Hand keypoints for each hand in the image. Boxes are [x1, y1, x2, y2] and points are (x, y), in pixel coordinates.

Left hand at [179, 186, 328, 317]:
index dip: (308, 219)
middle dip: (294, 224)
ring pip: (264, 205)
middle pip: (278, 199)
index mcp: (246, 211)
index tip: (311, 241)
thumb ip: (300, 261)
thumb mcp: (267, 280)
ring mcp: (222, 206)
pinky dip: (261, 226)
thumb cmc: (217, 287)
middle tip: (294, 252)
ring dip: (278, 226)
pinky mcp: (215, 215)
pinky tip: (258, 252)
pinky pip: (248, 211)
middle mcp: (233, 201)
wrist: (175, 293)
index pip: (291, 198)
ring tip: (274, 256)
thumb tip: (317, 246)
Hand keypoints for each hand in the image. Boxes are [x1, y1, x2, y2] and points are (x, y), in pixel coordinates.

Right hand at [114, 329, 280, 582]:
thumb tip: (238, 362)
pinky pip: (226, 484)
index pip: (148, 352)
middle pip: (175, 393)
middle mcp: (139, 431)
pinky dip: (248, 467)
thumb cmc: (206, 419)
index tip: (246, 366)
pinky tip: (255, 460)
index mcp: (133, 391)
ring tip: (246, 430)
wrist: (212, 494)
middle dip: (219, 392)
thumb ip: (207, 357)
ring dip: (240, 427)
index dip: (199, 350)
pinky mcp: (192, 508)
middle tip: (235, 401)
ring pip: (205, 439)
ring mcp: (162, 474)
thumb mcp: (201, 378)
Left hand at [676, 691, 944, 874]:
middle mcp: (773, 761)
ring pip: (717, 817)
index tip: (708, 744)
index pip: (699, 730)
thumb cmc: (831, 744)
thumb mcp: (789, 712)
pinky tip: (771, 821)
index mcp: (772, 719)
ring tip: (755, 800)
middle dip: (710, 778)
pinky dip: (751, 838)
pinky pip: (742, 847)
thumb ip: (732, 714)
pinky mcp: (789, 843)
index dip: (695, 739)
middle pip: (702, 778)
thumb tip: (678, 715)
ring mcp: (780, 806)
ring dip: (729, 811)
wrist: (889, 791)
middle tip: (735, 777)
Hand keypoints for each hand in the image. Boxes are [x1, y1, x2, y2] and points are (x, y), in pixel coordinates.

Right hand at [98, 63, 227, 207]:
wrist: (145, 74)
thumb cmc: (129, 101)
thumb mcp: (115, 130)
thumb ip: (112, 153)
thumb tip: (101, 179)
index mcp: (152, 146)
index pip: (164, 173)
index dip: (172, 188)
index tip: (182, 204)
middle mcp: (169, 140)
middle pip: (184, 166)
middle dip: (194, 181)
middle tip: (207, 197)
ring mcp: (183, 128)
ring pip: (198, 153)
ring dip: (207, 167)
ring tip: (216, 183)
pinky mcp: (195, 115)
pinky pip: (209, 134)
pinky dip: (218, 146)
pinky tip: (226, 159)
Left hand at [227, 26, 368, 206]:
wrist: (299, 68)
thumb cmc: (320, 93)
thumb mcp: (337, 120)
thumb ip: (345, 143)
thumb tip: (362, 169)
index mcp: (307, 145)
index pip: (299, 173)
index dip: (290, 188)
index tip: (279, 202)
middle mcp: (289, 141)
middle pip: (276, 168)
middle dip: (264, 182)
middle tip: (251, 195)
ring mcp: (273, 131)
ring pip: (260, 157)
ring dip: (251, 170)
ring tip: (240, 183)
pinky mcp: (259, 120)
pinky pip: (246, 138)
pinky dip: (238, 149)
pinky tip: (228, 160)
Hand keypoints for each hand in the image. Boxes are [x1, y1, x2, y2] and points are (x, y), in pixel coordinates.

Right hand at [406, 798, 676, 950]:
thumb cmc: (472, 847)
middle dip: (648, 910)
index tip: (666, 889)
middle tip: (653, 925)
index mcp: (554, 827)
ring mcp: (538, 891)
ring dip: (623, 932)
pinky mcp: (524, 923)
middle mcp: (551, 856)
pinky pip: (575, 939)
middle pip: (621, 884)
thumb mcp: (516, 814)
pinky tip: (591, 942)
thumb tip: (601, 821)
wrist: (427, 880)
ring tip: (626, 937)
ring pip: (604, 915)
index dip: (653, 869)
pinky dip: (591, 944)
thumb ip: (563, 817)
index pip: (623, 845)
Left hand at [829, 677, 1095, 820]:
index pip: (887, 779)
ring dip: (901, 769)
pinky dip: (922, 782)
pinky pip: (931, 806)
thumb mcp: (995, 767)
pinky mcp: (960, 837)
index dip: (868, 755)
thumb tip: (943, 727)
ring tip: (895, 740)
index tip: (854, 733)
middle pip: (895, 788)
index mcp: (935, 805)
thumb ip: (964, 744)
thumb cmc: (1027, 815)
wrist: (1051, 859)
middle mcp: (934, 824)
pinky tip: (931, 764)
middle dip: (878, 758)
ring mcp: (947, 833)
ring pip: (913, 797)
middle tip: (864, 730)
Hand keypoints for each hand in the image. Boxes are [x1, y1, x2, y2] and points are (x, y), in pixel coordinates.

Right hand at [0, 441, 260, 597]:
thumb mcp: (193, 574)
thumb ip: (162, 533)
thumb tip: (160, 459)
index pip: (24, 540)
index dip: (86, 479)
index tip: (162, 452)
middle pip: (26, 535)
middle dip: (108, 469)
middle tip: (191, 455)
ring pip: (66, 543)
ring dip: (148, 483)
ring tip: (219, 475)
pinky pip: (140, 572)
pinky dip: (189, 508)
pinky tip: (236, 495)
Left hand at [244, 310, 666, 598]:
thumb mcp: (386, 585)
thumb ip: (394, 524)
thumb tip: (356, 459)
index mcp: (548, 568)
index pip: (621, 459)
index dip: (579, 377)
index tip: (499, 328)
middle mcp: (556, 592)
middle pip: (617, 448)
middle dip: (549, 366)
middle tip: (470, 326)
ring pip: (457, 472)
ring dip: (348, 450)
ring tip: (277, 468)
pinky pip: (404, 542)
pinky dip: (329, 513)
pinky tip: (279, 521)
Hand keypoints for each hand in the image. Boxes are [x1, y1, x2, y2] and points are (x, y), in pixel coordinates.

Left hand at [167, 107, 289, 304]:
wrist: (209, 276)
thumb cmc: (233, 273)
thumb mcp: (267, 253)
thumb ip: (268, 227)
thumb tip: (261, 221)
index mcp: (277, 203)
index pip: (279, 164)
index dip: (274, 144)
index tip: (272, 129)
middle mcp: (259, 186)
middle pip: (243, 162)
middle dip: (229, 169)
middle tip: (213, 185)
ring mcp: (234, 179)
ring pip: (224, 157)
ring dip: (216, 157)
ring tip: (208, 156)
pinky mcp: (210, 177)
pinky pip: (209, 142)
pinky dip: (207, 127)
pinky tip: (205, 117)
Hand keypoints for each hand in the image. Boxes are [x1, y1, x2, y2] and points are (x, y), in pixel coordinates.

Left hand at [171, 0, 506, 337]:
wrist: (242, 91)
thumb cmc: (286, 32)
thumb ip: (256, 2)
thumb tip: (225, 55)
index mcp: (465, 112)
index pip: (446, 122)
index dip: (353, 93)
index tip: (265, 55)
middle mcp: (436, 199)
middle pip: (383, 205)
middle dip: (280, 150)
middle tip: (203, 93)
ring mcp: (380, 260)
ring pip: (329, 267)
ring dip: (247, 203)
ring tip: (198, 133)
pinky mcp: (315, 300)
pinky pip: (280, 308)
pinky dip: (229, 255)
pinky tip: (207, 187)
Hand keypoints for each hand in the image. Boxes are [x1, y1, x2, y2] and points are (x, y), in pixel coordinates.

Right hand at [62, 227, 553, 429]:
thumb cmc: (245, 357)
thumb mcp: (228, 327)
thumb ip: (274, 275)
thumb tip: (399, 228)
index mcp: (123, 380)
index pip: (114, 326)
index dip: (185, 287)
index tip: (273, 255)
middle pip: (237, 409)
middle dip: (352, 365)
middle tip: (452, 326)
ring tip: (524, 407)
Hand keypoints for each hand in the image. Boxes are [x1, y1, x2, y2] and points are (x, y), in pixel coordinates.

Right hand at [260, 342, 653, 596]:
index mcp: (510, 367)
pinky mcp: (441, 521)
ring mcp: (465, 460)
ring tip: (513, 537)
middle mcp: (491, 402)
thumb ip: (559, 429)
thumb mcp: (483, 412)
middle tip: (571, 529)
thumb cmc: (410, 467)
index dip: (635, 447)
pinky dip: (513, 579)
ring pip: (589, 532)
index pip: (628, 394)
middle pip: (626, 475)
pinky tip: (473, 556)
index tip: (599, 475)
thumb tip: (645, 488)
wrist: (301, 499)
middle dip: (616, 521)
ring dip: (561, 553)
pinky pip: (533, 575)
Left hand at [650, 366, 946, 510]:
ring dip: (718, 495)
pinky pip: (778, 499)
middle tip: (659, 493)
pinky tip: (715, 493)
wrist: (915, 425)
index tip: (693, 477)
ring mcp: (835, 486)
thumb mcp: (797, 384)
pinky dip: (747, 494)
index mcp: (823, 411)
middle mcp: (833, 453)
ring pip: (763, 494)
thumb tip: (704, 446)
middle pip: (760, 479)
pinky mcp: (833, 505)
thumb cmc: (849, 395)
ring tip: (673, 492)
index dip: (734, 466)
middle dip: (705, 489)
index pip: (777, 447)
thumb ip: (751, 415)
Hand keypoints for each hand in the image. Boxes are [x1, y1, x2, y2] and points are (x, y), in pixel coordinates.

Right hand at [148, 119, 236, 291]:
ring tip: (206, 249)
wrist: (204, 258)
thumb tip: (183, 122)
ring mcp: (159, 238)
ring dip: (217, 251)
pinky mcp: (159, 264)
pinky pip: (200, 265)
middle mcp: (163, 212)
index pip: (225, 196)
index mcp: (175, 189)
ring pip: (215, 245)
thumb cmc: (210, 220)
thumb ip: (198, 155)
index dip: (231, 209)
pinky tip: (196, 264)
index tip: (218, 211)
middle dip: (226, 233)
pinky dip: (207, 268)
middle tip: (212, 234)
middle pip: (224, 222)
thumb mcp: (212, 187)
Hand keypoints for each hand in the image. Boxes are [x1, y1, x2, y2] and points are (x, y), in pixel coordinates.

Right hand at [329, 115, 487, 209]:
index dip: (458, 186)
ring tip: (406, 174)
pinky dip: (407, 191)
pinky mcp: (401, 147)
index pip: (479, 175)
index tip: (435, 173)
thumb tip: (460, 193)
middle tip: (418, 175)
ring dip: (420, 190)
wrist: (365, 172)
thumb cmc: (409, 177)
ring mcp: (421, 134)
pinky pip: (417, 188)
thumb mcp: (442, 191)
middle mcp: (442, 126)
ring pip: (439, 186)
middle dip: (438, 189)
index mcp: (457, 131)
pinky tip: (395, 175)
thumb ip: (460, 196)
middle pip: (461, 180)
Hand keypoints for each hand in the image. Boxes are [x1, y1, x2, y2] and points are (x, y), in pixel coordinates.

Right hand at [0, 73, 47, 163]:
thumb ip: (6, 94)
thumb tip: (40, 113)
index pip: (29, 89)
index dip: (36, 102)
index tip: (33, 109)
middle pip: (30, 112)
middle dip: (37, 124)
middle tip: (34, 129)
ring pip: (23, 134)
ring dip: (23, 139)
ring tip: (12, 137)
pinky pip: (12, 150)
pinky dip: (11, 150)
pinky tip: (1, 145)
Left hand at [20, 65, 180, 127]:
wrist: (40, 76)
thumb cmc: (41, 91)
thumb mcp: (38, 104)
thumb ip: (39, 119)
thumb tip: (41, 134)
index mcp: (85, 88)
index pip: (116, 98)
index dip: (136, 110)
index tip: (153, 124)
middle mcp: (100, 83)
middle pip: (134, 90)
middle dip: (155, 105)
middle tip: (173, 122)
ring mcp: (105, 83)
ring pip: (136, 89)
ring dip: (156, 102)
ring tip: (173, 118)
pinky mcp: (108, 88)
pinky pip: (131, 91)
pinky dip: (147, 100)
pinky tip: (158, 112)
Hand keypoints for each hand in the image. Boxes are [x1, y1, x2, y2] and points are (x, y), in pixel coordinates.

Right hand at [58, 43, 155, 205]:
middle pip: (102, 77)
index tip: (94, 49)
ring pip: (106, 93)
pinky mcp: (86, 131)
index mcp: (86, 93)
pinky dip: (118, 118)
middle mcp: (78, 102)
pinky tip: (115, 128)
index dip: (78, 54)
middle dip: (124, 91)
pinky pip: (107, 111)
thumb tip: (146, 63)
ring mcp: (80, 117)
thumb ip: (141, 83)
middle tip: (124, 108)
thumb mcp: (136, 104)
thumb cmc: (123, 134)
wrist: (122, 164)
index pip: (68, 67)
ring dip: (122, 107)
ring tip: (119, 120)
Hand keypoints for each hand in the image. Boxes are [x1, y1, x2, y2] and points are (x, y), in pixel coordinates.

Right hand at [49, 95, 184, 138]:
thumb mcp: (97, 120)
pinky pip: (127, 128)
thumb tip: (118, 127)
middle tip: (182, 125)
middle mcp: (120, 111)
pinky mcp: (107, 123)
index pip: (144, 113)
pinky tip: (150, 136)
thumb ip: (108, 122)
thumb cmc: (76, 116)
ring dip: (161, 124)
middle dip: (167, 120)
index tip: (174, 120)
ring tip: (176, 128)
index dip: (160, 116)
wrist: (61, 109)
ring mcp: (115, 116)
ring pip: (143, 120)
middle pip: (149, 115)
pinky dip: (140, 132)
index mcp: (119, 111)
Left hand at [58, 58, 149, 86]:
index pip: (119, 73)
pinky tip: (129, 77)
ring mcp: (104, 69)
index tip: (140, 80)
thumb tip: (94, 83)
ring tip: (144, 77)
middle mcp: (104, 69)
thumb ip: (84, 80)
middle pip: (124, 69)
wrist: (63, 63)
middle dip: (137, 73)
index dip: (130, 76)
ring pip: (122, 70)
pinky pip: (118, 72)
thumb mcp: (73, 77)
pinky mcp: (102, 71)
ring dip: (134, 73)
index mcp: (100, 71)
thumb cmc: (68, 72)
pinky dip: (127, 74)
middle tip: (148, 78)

==================================================

» Brief
From the first line of the data through the line with "index tip: (311, 241)", quote each line exactly and add nothing else.

» Solution for this task
Hand keypoints for each hand in the image. Boxes are [x1, y1, x2, y2] and points are (x, y), in pixel coordinates.

Left hand at [179, 186, 328, 317]:
index dip: (308, 219)
middle dip: (294, 224)
ring pip: (264, 205)
middle pip: (278, 199)
index mcp: (246, 211)
index tip: (311, 241)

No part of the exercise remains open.